Pairing Wall Colors and Art: Lessons from the Carnegie Museum
Picking out a color that works well with a favorite painting or artwork can be a challenge. The best choice should flatter what’s hung on the wall and at the same time take a back seat so attention remains on the art. Someone who deals with this challenge but on a huge scale is Louise Lippincott, Chief Curator of Fine Arts at the Carnegie Museum of Art, a 115-year-old institution with an incredible collection of over 35,000 works. About 1,800 pieces are on view at any one time and the galleries, which range from a deep reddish brown to, yes, white, with blues and grays in between, are inspiring examples of how, in the hands of an expert, wall colors can enhance the way we see art. Who better to talk with about the relationship between colors and art?
The galleries were redone in 2002, so all the colors were chosen at the same time. Ms. Lippincott was looking for hues that would look beautiful together and bring out the best in the artworks. "I'’s a very modern space, so the wall colors couldn't look too historical overall," she said.

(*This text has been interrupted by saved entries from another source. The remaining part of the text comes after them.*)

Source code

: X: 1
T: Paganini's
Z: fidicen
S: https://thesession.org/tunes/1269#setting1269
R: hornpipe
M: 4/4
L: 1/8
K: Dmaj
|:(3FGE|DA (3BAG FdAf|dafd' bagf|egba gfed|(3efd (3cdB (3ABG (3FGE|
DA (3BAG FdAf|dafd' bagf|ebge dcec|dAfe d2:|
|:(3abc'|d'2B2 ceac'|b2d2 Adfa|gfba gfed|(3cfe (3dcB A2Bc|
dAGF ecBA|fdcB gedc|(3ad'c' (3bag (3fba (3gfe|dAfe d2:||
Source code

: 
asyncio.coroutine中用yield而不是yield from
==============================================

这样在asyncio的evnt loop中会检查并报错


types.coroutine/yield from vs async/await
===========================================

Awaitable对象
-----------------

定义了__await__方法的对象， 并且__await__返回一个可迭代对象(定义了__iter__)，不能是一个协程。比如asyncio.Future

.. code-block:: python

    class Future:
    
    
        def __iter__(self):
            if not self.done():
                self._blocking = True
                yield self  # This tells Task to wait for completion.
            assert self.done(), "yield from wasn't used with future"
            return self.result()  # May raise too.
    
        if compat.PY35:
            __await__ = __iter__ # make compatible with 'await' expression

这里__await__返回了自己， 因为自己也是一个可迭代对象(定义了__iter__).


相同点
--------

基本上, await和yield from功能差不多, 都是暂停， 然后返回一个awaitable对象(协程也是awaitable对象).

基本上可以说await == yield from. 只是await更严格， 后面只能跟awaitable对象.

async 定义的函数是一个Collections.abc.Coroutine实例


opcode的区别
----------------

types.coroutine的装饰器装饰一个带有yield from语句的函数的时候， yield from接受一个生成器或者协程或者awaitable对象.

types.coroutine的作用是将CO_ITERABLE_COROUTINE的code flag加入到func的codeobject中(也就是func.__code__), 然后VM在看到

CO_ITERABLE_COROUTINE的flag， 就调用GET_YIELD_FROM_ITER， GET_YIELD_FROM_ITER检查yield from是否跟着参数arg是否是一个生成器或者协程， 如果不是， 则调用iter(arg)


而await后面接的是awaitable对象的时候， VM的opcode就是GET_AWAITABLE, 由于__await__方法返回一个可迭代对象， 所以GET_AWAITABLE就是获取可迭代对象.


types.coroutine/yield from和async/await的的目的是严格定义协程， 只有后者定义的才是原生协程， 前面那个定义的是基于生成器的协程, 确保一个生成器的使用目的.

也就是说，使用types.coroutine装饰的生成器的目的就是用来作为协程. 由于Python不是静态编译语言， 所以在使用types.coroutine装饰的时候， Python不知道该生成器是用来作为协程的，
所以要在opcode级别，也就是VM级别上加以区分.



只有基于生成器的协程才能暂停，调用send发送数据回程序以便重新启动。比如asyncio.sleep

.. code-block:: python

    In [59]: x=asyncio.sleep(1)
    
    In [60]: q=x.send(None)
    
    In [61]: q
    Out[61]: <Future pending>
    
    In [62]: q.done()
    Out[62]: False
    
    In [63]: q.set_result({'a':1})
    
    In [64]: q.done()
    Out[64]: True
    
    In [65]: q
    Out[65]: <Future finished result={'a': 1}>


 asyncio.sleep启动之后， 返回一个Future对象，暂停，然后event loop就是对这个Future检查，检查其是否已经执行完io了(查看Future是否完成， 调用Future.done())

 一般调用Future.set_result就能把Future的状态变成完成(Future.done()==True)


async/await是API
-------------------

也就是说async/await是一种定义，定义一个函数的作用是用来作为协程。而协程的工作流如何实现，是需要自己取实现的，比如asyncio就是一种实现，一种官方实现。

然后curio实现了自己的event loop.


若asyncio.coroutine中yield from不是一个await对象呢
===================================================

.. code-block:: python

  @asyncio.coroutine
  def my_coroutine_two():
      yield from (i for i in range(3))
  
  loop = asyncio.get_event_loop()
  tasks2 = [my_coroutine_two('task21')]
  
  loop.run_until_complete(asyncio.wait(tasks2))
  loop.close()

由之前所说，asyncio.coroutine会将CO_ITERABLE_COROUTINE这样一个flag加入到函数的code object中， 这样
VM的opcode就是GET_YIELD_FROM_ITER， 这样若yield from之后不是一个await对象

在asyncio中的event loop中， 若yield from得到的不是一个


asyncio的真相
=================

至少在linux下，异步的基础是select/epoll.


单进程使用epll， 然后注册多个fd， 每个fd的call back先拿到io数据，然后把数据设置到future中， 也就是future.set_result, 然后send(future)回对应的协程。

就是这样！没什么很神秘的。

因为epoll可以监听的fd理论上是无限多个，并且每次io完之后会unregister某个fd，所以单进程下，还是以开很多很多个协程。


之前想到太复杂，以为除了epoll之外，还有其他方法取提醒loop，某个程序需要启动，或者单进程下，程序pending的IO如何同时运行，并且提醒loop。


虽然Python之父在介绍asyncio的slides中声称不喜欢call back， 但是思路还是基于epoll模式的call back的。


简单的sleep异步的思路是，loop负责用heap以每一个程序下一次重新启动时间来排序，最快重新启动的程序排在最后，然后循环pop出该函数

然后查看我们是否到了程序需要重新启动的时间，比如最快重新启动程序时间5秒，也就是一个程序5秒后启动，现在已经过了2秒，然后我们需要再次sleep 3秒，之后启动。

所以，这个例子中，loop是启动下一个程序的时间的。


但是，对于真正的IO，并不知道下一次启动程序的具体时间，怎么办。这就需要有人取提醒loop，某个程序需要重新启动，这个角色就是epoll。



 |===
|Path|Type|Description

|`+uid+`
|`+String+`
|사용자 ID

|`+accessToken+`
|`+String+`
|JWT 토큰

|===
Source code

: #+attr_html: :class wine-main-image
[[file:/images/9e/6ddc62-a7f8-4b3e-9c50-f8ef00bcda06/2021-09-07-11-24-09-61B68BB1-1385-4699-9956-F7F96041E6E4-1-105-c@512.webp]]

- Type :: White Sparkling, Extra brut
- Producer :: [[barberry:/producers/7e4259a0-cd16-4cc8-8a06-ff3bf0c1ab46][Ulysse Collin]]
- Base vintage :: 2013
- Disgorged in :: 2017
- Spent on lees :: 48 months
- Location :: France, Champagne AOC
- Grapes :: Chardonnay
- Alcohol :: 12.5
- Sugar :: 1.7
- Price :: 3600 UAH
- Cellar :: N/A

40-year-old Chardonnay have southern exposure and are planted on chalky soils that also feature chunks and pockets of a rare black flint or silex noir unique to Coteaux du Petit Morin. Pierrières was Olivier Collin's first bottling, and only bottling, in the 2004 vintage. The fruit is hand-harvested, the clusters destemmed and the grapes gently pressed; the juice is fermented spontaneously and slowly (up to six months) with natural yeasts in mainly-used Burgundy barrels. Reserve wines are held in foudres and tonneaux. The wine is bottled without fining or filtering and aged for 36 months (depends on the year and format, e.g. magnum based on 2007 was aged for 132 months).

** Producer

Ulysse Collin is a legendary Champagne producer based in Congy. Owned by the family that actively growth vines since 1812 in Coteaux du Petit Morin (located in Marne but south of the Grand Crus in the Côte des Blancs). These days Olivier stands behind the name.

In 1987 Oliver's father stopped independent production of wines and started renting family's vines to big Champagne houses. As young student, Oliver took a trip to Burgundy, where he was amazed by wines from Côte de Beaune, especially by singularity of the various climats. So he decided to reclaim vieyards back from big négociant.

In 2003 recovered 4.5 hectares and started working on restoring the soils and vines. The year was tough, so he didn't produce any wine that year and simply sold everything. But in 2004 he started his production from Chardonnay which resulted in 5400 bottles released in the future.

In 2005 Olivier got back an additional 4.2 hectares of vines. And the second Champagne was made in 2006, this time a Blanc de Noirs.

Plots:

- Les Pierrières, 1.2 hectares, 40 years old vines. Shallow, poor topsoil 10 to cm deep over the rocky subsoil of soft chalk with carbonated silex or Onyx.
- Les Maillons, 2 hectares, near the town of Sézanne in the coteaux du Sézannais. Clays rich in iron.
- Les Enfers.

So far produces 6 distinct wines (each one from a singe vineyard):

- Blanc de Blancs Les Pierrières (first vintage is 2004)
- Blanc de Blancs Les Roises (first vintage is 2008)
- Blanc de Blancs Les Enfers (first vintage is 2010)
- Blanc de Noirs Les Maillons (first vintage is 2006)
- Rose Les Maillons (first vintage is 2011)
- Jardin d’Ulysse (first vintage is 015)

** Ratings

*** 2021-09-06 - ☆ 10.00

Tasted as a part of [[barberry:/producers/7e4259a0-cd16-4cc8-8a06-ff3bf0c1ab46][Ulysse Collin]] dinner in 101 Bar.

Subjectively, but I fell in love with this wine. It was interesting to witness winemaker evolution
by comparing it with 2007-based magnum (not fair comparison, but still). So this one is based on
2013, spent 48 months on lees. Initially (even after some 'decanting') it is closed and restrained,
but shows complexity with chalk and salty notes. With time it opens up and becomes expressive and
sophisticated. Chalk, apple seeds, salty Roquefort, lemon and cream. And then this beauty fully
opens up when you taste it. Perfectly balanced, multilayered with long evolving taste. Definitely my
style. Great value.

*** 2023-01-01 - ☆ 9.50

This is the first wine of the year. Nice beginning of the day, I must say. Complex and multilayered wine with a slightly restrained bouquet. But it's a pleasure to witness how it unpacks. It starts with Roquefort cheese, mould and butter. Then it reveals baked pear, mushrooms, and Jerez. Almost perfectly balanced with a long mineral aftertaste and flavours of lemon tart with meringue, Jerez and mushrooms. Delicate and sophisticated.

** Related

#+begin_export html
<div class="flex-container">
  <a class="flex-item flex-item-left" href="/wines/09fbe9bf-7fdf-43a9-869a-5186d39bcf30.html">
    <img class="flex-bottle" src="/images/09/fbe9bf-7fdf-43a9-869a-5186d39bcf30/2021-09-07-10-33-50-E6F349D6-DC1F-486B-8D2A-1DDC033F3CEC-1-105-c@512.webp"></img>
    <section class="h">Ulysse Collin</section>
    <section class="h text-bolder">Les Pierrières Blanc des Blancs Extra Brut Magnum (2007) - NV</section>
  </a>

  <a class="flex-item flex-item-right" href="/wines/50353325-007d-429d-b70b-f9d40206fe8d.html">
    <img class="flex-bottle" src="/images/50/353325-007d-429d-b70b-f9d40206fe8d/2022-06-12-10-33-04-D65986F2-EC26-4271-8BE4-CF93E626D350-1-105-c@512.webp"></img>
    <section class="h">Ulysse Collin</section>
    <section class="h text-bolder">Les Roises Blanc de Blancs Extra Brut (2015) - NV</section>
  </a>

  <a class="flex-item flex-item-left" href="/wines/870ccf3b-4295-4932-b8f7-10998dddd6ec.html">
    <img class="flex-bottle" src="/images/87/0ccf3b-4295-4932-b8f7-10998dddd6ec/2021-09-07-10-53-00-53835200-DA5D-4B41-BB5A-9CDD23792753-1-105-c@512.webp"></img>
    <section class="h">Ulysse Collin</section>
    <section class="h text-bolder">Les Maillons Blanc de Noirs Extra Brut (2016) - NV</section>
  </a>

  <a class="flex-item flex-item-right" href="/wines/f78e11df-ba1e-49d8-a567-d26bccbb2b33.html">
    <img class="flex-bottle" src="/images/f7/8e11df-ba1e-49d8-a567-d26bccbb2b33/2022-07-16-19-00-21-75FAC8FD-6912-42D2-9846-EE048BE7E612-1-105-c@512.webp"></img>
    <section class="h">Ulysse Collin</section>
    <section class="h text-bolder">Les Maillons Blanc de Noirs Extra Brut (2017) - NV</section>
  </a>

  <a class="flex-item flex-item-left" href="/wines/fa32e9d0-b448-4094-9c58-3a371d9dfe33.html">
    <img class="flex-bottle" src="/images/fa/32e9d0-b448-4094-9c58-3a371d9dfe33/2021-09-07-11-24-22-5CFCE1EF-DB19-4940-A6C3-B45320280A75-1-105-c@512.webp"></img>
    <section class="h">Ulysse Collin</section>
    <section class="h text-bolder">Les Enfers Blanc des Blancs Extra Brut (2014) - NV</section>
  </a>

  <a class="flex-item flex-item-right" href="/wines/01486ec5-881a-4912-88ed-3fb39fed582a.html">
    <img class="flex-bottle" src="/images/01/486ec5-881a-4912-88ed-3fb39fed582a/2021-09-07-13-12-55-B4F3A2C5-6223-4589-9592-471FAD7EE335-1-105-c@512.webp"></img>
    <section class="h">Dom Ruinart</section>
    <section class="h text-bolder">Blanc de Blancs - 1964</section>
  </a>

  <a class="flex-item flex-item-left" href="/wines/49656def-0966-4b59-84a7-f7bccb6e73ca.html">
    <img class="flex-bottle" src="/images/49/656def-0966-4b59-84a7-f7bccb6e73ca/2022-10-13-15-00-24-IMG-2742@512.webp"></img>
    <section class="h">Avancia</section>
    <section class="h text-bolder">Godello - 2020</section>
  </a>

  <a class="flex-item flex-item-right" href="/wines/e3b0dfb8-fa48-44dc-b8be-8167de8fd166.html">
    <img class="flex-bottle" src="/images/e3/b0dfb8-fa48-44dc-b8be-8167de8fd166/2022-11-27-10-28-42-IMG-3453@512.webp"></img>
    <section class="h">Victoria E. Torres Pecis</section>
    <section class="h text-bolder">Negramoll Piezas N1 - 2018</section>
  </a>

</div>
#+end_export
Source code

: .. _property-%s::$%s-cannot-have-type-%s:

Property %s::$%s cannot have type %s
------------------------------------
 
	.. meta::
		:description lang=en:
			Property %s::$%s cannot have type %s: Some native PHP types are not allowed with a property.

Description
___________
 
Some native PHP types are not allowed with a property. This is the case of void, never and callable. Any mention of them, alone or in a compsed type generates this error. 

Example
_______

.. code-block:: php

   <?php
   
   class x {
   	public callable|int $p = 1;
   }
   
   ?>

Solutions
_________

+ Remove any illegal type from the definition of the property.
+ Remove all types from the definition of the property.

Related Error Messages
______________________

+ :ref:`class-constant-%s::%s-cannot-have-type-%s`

The Scaife Galleries, shown here, house the museum's permanent collection. The starting point for this palette was the terrazzo floors, which were predominantly blue and gray in their mix. Those became the primary colors, with others playing off of them. Lippincott put up 20-30 color samples up on the wall. Eventually, those were narrowed down to 10-15 finalists before they began hanging paintings to see how they would look. Look at the graceful progression of blues, blue-greens, and grays from gallery to galler--a simple lesson in how to link rooms that open on to each other.
For the first galleries showing mainly 19th century pictures, a deeper color was chosen, one closer tonally to the palettes of the art. "We were trying to match the dark red color that was popular in picture galleries of that period. It contrasts beautifully with the large gold frames. It also works with the blues and grays of the other galleries." You don't need to own Whistler to use a color like thi--it's flattering to richer, earthier colors as well as golds.
Moving into the 19th century, rooms are close to the classic Wedgwood Blue. Look how differently the artworks appear on this pale neutral as opposed to the dark brown.
The Impressionist room matches the sky in one of the paintings.
The palette moves from the darker colors of the earlier galleries until you hit the most modern areas of the museum. "As you move towards the 20th century, the colors get progressively lighter, with less blue in them, and more gray. Basically you progress from dark to light, from blue to gray to white."